Converts argparse Namespace to transformers-style arguments.

Args:

  • args: argparse Namespace object.

Returns:

  • str: Transformers style arguments string.

function save_results

save_results(path, preds, variances, lbs, masks)

Saves prediction results to a file.

Args:

  • path (str): Path where to save the results.
  • preds: Predictions to save.
  • variances: Variances associated with predictions.
  • lbs: Ground truth labels.
  • masks: Masks indicating valid entries.

function load_results

load_results(result_paths: list[str])

Loads prediction results from files.

Args:

  • result_paths (list[str]): Paths to the result files.

Returns:

  • tuple: Predictions, variances, labels, and masks loaded from the files.

function load_lmdb

load_lmdb(data_path, keys_to_load: list[str] = None, return_dict: bool = False)

Loads data from an LMDB file.

Args:

  • data_path (str): Path to the LMDB file.
  • keys_to_load (list[str], optional): Specific keys to load from the LMDB file.
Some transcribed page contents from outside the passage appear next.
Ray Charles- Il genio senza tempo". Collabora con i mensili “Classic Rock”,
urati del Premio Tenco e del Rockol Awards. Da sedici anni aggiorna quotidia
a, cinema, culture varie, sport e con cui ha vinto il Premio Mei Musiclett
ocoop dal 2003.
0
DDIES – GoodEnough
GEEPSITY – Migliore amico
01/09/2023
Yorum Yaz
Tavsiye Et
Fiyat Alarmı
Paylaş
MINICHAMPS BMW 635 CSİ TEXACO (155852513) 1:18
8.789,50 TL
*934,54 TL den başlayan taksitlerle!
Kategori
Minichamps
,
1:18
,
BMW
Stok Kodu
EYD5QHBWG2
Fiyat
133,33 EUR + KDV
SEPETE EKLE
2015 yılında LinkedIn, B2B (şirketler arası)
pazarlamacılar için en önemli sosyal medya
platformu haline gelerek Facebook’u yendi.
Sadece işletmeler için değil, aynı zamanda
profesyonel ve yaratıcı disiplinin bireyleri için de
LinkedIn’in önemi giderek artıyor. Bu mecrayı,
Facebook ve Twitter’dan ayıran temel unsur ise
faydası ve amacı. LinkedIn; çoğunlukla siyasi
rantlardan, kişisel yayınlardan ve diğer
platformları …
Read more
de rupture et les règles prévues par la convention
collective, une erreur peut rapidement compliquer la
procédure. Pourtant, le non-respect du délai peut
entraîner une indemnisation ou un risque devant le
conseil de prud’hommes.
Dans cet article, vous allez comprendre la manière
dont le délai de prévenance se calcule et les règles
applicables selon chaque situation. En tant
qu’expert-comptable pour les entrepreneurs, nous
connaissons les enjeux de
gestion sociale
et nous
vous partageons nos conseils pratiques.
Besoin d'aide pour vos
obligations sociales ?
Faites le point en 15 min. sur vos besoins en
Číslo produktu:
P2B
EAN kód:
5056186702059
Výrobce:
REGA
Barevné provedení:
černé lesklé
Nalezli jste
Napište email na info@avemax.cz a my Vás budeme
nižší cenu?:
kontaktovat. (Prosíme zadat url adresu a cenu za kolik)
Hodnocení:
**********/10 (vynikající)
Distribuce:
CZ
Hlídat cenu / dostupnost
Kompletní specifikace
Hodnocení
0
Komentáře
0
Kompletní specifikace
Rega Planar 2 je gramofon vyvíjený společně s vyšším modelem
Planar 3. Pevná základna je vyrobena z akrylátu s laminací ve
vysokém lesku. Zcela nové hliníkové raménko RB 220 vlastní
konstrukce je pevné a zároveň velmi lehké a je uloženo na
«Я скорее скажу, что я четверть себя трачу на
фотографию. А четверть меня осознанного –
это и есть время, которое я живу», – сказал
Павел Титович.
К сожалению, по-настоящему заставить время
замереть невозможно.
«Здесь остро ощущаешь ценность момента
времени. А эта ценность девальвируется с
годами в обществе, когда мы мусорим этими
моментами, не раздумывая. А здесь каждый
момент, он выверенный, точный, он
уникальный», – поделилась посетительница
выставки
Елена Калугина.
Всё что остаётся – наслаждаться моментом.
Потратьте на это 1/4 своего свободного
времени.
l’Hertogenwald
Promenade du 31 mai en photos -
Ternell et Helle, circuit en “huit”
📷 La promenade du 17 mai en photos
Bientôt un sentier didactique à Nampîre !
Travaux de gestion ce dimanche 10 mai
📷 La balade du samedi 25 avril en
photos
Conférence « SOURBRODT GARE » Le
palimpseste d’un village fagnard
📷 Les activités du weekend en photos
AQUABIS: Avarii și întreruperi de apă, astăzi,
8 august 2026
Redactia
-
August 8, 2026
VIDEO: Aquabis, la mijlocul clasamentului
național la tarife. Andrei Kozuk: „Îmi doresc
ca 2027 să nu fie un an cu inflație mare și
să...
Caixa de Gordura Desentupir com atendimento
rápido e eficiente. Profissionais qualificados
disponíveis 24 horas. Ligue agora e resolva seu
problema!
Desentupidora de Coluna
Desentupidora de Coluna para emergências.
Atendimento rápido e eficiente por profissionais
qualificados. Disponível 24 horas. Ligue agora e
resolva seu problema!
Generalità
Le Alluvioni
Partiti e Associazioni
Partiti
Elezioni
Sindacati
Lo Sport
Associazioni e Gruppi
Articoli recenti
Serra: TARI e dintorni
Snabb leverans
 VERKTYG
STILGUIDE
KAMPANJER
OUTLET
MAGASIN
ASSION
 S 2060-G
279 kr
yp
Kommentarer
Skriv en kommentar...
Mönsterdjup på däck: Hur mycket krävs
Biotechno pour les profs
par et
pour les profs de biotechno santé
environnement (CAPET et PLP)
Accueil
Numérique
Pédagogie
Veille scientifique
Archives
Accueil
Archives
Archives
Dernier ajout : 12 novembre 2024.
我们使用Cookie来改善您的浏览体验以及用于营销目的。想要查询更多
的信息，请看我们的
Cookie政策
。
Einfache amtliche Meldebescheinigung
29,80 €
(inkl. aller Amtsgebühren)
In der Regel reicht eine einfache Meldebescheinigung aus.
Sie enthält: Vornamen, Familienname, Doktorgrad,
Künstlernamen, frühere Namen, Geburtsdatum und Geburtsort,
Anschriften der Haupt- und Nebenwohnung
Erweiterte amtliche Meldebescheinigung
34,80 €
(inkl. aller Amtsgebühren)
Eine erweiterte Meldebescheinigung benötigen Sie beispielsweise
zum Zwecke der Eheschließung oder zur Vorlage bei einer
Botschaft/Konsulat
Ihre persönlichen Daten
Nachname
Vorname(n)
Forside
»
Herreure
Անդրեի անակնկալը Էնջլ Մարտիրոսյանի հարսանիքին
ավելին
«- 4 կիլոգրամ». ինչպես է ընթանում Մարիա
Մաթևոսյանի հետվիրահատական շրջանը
Loads all keys if None.
  • return_dict (bool): Whether to return a dictionary of loaded values.

Returns:

  • dict or tuple: Loaded values from the LMDB file. The format depends on return_dict.

function load_unimol_preprocessed

load_unimol_preprocessed(data_dir: str)

Loads preprocessed UniMol dataset splits from an LMDB file.

Args:

  • data_dir (str): Directory containing the LMDB dataset splits.

Returns:

  • dict: Loaded dataset splits (train, valid, test).